Exercise aim: Copy all the lines of the listing below exactly. Skip the images.

Data extract:
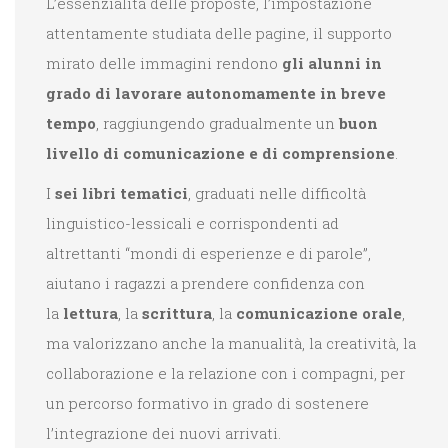
L’essenzialità delle proposte, l’impostazione
attentamente studiata delle pagine, il supporto
mirato delle immagini rendono
gli alunni in
grado di lavorare autonomamente in breve
tempo
, raggiungendo gradualmente un
buon
livello di comunicazione e di comprensione
.
I
sei libri tematici
, graduati nelle difficoltà
linguistico-lessicali e corrispondenti ad
altrettanti “mondi di esperienze e di parole”,
aiutano i ragazzi a prendere confidenza con
la
lettura
, la
scrittura
, la
comunicazione orale
,
ma valorizzano anche la manualità, la creatività, la
collaborazione e la relazione con i compagni, per
un percorso formativo in grado di sostenere
l’integrazione dei nuovi arrivati.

Response below:
L’essenzialità delle proposte, l’impostazione
attentamente studiata delle pagine, il supporto
mirato delle immagini rendono
gli alunni in
grado di lavorare autonomamente in breve
tempo
, raggiungendo gradualmente un
buon
livello di comunicazione e di comprensione
.
I
sei libri tematici
, graduati nelle difficoltà
linguistico-lessicali e corrispondenti ad
altrettanti “mondi di esperienze e di parole”,
aiutano i ragazzi a prendere confidenza con
la
lettura
, la
scrittura
, la
comunicazione orale
,
ma valorizzano anche la manualità, la creatività, la
collaborazione e la relazione con i compagni, per
un percorso formativo in grado di sostenere
l’integrazione dei nuovi arrivati.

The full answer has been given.